The simple answer is nothing! All traders and investors watch the same charts, listen to the same news releases, and are subject to exactly the same emotional pressures as everyone else.
However, there is one thing that differentiates these top traders from the rest: they understand the importance of money management and, in particular, the risk associated with each and every trade. In these difficult and testing market conditions you ignore these concepts at your peril.

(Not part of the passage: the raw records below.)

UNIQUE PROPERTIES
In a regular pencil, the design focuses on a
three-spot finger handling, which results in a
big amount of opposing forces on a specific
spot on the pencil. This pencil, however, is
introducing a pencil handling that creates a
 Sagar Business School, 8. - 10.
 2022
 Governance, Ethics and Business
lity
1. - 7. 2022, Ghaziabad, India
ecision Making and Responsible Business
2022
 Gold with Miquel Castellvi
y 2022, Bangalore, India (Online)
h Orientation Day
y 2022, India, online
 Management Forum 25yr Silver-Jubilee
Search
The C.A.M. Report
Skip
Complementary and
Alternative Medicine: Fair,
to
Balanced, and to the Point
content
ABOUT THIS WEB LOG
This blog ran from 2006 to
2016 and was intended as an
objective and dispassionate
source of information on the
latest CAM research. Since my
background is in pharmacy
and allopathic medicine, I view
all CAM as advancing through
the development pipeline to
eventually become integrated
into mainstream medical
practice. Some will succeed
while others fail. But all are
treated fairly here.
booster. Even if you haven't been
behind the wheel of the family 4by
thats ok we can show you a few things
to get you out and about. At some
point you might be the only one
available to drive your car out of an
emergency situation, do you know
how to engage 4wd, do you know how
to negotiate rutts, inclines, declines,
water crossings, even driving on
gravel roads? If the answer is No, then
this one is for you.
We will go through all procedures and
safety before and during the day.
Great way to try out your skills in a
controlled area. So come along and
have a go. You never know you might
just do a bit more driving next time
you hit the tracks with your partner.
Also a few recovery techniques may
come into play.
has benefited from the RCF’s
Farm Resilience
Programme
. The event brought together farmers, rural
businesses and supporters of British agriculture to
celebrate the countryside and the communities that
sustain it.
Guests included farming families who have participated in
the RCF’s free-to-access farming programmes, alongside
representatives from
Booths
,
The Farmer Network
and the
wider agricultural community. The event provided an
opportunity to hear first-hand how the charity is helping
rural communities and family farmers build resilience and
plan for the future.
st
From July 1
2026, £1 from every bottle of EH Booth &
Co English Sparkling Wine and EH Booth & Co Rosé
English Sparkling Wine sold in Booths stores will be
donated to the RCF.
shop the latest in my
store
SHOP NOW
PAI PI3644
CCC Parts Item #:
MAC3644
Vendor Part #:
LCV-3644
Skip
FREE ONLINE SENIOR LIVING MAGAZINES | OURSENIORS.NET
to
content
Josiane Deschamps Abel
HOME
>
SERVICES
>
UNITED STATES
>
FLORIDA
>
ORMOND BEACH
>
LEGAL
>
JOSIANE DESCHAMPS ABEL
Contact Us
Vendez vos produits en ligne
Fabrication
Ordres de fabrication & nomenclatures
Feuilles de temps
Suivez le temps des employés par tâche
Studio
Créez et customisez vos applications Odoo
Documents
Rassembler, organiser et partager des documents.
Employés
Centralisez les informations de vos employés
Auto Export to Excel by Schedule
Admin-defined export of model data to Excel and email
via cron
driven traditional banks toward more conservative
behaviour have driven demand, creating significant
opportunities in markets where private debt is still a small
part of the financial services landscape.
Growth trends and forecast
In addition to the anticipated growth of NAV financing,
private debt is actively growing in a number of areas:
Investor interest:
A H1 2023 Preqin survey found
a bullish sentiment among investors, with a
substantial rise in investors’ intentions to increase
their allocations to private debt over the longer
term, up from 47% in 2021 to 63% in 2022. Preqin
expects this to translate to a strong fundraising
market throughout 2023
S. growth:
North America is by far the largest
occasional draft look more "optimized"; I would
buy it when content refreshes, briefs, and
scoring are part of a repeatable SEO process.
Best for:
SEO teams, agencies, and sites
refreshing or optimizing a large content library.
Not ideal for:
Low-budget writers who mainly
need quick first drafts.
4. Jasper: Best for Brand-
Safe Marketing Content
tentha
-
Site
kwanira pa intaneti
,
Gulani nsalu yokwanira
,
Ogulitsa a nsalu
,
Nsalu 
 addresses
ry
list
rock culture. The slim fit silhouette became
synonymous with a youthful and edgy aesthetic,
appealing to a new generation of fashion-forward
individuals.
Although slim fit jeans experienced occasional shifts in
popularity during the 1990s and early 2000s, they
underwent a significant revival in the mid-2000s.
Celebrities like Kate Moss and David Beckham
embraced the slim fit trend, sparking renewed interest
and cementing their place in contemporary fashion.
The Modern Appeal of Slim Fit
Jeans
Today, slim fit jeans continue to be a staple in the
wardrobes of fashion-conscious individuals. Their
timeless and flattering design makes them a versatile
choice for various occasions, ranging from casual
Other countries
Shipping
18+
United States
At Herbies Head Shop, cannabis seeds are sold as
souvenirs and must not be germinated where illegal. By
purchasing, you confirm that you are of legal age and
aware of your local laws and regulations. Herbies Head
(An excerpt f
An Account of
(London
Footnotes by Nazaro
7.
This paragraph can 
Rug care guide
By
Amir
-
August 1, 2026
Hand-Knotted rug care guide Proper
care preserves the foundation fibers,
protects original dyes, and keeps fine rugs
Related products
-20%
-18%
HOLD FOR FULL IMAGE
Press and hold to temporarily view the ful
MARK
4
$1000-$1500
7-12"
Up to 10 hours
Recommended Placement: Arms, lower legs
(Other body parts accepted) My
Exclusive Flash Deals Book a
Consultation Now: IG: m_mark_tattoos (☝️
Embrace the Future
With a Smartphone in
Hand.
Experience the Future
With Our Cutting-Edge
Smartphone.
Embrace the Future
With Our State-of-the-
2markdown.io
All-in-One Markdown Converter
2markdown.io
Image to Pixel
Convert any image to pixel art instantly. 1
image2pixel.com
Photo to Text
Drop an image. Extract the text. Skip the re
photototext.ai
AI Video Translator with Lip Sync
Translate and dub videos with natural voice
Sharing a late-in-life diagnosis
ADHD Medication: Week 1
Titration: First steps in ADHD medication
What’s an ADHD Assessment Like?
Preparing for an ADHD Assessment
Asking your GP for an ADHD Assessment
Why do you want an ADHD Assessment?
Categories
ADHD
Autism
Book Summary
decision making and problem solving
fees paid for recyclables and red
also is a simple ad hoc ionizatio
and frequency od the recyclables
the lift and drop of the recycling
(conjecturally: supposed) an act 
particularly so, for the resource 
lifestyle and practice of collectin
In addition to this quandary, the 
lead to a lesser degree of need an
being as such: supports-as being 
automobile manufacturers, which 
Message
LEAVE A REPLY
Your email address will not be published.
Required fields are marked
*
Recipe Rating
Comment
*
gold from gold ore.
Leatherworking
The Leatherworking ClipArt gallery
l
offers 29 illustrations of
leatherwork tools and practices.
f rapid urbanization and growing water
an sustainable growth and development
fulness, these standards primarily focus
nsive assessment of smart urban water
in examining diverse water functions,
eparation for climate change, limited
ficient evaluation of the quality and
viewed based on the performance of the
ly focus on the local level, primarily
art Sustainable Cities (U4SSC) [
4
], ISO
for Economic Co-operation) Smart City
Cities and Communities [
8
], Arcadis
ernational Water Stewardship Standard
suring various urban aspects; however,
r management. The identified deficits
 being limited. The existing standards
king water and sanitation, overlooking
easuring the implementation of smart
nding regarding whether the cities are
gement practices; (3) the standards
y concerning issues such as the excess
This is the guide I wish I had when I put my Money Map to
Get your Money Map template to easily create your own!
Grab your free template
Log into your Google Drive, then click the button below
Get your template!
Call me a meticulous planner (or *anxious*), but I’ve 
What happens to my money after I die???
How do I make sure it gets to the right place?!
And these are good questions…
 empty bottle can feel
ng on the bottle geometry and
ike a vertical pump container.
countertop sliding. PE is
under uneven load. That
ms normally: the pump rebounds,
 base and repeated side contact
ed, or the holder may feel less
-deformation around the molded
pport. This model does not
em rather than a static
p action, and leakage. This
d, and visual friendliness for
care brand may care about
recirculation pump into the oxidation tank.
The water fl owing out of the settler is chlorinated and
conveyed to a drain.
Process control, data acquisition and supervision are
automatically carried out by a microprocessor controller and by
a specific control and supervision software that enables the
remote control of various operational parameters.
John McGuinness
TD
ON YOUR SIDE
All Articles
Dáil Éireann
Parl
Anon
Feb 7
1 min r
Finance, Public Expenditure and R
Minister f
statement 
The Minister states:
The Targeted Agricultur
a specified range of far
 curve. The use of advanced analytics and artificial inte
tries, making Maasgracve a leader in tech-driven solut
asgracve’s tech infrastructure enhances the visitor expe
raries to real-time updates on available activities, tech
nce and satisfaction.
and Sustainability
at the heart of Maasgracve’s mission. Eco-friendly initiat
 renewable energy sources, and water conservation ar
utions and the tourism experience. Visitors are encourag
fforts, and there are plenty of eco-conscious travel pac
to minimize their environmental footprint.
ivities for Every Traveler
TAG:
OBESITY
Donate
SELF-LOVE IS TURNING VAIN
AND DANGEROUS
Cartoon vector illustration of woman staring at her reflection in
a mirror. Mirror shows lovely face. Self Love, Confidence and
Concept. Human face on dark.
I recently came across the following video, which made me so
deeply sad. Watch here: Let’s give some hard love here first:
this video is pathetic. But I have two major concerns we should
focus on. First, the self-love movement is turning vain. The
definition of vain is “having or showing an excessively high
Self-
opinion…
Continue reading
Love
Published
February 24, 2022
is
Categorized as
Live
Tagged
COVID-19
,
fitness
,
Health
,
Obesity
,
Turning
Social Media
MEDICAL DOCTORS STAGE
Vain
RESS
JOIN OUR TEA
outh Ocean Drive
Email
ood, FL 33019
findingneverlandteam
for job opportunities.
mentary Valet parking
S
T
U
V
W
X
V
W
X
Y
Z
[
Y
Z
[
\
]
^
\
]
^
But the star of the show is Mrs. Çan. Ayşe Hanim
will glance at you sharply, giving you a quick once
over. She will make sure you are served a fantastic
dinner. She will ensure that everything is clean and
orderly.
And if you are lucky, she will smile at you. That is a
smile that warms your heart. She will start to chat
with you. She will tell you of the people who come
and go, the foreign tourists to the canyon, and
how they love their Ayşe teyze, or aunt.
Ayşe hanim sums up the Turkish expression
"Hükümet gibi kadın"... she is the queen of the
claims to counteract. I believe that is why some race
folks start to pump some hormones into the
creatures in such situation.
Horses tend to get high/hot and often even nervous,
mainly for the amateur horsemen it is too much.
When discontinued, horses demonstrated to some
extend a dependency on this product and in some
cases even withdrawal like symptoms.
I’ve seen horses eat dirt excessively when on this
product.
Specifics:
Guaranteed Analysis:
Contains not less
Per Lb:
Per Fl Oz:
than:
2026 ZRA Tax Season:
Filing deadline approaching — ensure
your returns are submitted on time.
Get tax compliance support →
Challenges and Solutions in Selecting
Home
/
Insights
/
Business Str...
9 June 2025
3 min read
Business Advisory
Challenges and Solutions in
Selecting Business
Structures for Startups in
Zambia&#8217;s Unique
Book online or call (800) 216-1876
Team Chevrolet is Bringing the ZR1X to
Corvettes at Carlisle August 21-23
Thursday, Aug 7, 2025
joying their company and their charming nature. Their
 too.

With Thanksgiving and Christmas on the horizon, markets are even more volatile than usual as banks, financial institutions, and hedge funds all scramble to close out positions for their year end. As traders, we should not underestimate the pressure within these groups to deliver the best possible results for their clients and investors, which is often referred to as “window dressing”. We can see the effects of this quite clearly across all the capital markets. For example, earlier this week the euro suddenly jumped 40 pips out of nowhere, whereas today it has collapsed against the US dollar as a result of the disastrous German 10 year bond sale. It seems contagion has now reached the very core of the Eurozone, and European leaders can no longer rely on a vague, general economic recovery to paper over the deep flaws that lie at the heart of the euro project.
This morning’s dramatic moves in the bond markets will of course impact equities, with many indices fast approaching key support levels. At the end of last week, only the DOW, the All Aussie, and the Shanghai failed to make new lows for November. But this has all changed this week as the Dow hovers just above 10400 and the S&P managing to hold above 1180. For an interesting historical perspective, Thanksgiving last year saw the S&P at almost exactly the same level before it took off in December to close out 2010 at 1261. Whether this will happen this year remains to be seen… Perhaps the key indicator to watch is the VIX, which this time last year, was in the low 20’s but today is grading above 30 – a much more worrying sign.